Kunkel received his bachelor's degree from Gettysburg College in 1971 and received his PhD from Johns Hopkins University in 1978 . His dissertation was entitled The identification, purification, and characterization of a portion of human Y-chromosome DNA . As a post-doctoral student he was at the University of California, San Francisco for two years and then did research in pediatrics and genetics at Children's Hospital in Boston. In 1982 he became an instructor and then an associate professor in the genetics department. From 1983 to 1989 he was a lecturer in neurobiology at Harvard Medical School . From 1989 he was director of genetics at Children's Hospital in Boston (the pediatric teaching hospital of Harvard Medical School) and since 2004 Associate Director of Pediatrics at Children's Hospital. He heads a program there that collects medical and genetic data and data on environmental factors from all children treated there for scientific evaluation (Gene Partnership). He is Professor of Pediatrics and Genetics at Harvard Medical School and has also been doing research at the Howard Hughes Medical Institute since 1990.
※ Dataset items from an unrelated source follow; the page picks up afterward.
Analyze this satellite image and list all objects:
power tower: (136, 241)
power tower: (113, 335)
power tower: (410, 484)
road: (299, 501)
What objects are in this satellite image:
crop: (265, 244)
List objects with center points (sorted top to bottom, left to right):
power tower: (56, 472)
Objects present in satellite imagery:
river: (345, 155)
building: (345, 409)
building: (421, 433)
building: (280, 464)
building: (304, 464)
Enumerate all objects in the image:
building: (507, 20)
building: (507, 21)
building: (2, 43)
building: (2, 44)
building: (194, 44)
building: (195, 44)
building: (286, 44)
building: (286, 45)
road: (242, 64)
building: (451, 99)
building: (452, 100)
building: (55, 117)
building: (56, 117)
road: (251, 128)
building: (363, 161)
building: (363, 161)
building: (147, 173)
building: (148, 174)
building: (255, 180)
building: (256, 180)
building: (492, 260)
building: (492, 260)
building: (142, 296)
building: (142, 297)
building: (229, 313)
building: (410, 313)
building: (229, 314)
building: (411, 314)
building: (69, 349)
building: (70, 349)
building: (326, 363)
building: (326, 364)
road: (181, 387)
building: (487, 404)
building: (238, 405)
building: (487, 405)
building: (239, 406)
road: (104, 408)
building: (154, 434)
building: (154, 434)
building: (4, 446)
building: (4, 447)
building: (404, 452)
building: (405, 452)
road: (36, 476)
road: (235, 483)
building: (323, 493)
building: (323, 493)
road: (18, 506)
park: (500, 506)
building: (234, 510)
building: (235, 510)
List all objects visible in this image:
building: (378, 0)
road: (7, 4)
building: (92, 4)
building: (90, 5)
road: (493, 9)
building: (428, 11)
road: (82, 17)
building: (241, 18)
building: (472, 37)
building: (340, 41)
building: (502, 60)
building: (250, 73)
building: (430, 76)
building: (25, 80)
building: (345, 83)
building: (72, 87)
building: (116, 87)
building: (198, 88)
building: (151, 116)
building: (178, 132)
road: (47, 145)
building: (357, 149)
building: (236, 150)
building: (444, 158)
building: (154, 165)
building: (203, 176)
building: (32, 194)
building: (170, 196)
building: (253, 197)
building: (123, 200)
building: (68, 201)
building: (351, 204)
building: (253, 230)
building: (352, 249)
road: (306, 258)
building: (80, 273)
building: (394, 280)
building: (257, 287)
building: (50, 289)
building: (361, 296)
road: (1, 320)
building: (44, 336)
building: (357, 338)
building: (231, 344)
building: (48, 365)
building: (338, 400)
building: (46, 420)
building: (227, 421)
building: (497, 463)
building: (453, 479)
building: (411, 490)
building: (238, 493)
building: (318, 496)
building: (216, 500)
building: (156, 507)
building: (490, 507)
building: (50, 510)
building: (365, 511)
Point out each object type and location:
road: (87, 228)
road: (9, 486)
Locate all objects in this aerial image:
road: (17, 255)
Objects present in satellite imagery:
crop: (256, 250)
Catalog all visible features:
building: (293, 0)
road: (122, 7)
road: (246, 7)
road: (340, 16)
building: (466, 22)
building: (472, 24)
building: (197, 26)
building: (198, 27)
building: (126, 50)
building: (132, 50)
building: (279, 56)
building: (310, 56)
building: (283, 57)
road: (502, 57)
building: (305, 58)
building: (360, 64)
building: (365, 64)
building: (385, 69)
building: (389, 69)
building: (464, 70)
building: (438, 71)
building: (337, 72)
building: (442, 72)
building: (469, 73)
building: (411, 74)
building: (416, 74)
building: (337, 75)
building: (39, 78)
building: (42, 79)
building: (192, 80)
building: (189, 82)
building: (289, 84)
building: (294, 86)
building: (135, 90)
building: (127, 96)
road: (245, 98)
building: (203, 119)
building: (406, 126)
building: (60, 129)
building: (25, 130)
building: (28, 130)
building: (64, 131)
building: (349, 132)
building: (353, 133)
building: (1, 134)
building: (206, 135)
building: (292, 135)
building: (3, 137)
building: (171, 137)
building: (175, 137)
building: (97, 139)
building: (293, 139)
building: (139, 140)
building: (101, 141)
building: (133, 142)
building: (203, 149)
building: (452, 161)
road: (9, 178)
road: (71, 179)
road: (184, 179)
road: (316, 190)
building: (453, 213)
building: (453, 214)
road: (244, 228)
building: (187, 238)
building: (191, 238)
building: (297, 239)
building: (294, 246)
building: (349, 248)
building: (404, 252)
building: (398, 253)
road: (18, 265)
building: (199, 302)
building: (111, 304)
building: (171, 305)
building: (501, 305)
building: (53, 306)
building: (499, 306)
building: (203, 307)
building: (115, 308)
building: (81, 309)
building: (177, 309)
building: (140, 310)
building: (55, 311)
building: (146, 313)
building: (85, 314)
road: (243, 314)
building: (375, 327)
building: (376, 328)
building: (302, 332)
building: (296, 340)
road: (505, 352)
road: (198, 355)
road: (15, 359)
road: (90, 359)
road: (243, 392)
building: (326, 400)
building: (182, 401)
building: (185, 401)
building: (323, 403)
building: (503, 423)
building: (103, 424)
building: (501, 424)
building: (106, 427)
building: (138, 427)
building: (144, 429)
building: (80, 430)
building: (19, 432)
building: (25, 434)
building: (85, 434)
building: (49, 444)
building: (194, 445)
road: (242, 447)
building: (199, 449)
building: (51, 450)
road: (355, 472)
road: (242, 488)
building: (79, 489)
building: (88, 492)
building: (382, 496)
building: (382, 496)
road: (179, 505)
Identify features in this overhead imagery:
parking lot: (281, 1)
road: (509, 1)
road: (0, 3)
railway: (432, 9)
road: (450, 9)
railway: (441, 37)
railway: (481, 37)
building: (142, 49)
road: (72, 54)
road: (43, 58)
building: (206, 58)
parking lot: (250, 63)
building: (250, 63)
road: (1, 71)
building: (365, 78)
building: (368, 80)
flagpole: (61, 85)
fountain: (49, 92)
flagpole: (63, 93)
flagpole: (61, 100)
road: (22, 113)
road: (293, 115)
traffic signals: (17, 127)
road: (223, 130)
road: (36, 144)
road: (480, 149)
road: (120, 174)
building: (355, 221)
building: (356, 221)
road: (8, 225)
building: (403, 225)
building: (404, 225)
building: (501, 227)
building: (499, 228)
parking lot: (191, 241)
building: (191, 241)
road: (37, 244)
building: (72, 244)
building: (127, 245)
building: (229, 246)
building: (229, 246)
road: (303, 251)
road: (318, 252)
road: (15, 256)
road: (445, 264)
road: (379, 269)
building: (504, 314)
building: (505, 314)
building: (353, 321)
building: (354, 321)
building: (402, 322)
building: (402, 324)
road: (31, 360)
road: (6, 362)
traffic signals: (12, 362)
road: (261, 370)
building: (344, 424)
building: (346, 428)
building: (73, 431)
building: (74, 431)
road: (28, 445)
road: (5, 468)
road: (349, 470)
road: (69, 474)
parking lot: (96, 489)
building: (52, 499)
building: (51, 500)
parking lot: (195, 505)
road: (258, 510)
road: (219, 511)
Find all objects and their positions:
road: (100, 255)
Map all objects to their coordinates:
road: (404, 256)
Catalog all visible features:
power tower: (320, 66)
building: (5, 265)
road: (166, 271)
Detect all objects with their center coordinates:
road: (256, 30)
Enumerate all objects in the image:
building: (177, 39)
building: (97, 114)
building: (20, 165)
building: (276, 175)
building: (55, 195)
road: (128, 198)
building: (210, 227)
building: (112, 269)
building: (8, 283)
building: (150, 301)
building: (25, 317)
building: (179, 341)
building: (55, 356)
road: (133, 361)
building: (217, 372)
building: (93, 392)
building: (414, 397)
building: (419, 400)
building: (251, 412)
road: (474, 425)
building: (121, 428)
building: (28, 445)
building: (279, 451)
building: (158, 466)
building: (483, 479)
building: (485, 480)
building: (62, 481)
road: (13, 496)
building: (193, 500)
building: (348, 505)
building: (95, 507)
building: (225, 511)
In particular, Kunkel examined the basics of diseases of the neuromuscular system. In 1986/87 he identified the protein dystrophin and the associated gene, which is mutated in the hereditary disease of muscular dystrophy of the Duchenne and Becker type. Since then, he and coworkers have identified over a dozen genes associated with dystrophin and found the cause of limb girdle dystrophies in mutations in three of these genes. In his laboratory he developed positional cloning methods that led to better diagnostic methods for the hereditary diseases he was investigating.

He received the Gairdner Foundation International Award in 1989, the Passano Award in Medical Research in 1989 , the Royal Society Wellcome Foundation Prize in 1988 and the Warren Alpert Foundation Prize , the William Allan Award in 2004 and the March of Dimes Prize in Development Biology in 2009 (for his development Positional Cloning Techniques). He is a member of the National Academy of Sciences and the American Academy of Arts and Sciences .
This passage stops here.